If you are not familiar with some of the rules of Moscow’s elections, it is worth seeing another article we’ve published today, What to Do on September 8: How votes are counted, and how they are supposed to be counted.
For more about the dynamic between “Civil Platform” and “United Russia” read As United Russia Takes On Water, Russia’s Elite Jump Ship. – Ed.
According to preliminary data, Evgeny Roizman of “Civil Platform” leads in the elections of Yekaterinburg Mayor. His rival Jacov Silin is trailing by a few percent.
Evgeny Roizman is leading the mayoral race in Yekaterinburg. These are the latest numbers by CEC. According to preliminary information, the candidate of the “Civil Platform” and the head of the fund “City Without Drugs” scored 32% of the vote. The “United Russia” candidate, Yakov Silin, scored almost 30%. Just a few hours ago, about 2 am, Moscow time, Silin was the leader, but two hours later he lost to Roizman. The intense struggle between Roizman and Silin, who is the vice-governor of the Sverdlovsk region, was expected, says Vladimir Slatinov, an expert from the Institute of Humanitarian and Political Research.

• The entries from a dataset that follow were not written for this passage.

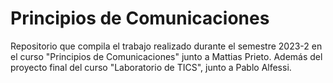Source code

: ﻿# Principios de Comunicaciones
 Repositorio que compila el trabajo realizado durante el semestre 2023-2 en el curso "Principios de Comunicaciones" junto a Mattias Prieto. Además del proyecto final del curso "Laboratorio de TICS", junto a Pablo Alfessi.



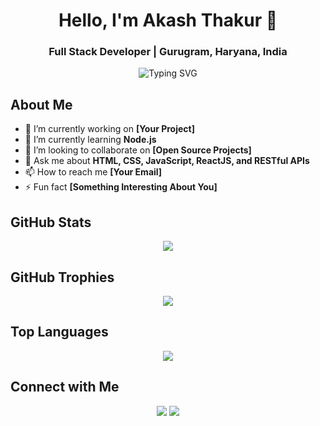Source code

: <!-- Header -->
<h1 align="center">Hello, I'm Akash Thakur 👋</h1>
<h3 align="center">Full Stack Developer | Gurugram, Haryana, India</h3>

<!-- Typing SVG Animation -->
<p align="center">
  <img src="https://readme-typing-svg.herokuapp.com?color=4CAF50&lines=Full+Stack+Developer;Always+Learning+New+Things;Open+to+Collaboration" alt="Typing SVG">
</p>

<!-- About Section -->
## About Me
- 🔭 I’m currently working on **[Your Project]**
- 🌱 I’m currently learning **Node.js**
- 👯 I’m looking to collaborate on **[Open Source Projects]**
- 💬 Ask me about **HTML, CSS, JavaScript, ReactJS, and RESTful APIs**
- 📫 How to reach me **[Your Email]**
- ⚡ Fun fact **[Something Interesting About You]**

<!-- GitHub Stats -->
## GitHub Stats
<p align="center">
  <img src="https://github-readme-stats.vercel.app/api?username=[Your GitHub Username]&show_icons=true&theme=radical">
</p>

<!-- GitHub Trophies -->
## GitHub Trophies
<p align="center">
  <img src="https://github-profile-trophy.vercel.app/?username=[Your GitHub Username]&theme=radical">
</p>

<!-- Top Languages -->
## Top Languages
<p align="center">
  <img src="https://github-readme-stats.vercel.app/api/top-langs/?username=[Your GitHub Username]&layout=compact&theme=radical">
</p>

<!-- Connect with Me -->
## Connect with Me
<p align="center">
  <a href="https://www.linkedin.com/in/akash-thakur-3abb2b2b5"><img src="https://img.shields.io/badge/-LinkedIn-0077B5?style=for-the-badge&logo=linkedin&logoColor=white"></a>
  <a href="file:///home/akashthakur/Downloads/AkashResume%20(1).pdf"><img src="https://img.shields.io/badge/-Resume-000000?style=for-the-badge&logo=react&logoColor=white"></a>
</p>
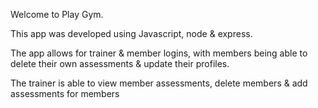 Welcome to Play Gym.

This app was developed using Javascript, node & express.

The app allows for trainer & member logins, with members being able to delete their own assessments & update their profiles.

The trainer is able to view member assessments, delete members & add assessments for members

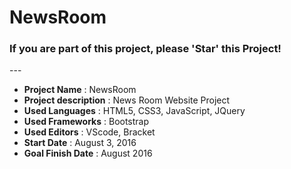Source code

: <h1>NewsRoom</h1>

<h3>If you are part of this project, please 'Star' this Project!</h3>
---
<ul>
  <li><strong>Project Name</strong> : NewsRoom</li>
  <li><strong>Project description</strong> : News Room Website Project</li>
  
  <li><strong>Used Languages</strong> : HTML5, CSS3, JavaScript, JQuery</li>
  
  <li><strong>Used Frameworks</strong> : Bootstrap</li>
  
  <li><strong>Used Editors</strong> : VScode, Bracket</li>
  
  <li><strong>Start Date</strong> : August 3, 2016</li>
  
  <li><strong>Goal Finish Date</strong> : August  2016</li>
</ul>


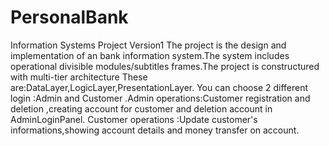 # PersonalBank
Information Systems Project Version1
The project is the design and implementation of an bank information system.The system includes operational divisible modules/subtitles frames.The project is constructured with multi-tier architecture
These are:DataLayer,LogicLayer,PresentationLayer.
You can choose 2 different login :Admin and Customer
.Admin operations:Customer registration and deletion ,creating account for customer and deletion account in AdminLoginPanel.
Customer operations :Update customer's informations,showing account details and money transfer on account.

“Mr. Roizman is one of the main political opponents of the governor. Participation of Mr Roizman and his victory, hypothetically, of course, could inflict a severe blow on the political positions of Mr. Kuyvashev. Already in the course of the election campaign, we saw the most powerful pressure on Mr Roizman. We saw a strong information campaign against this candidate. And finally, the culmination of all this was the election, and the number of claims regarding irregularities is extremely high,” he said.
Dozens of people also tried to vote by absentee ballots, the issuance of which district election commissions deemed invalid. This is according to Yuri Gurman, co-chairman of the “The Voice” movement.
“During the day we were subjected to DDoS-attacks [Denial of Service attacks -Ed.], the irregularities may have crashed it. But what was reported on the hotline, received by our other operational information channels, such violations as “carousel” voting, direct bribery — they also banned photos, video recording, and tried to obstruct observers,” he said.
At the same time, according to the electoral commission for the City of Yekaterinburg, only a small number of violation reports were received. However, most of them were found to be unsubstantiated. Meanwhile, Evgeny Roizman said that if he wins, he will “try to get it all sorted out, to learn, to work.” Roizman is unlikely to be able to cope with the duties of the mayor properly, says Alexander Tsipko, a political analyst.
“This is a serious problem, we do not take into account the specifics of Russia when we talk about ‘alternative elections.’ But death is not an alternative to life. It should be understood that an alternative election is an alternative to people who know the city, know how it is organized, who can offer something. So, of course, Roizman have this wealth of experience helping people who suffer from drug abuse. But does he know much about culture, about economy? Probably not,” he said.
12 candidates competed for the post of the Mayor of Yekaterinburg. According to the municipal election commission, voter turnout was over 30%.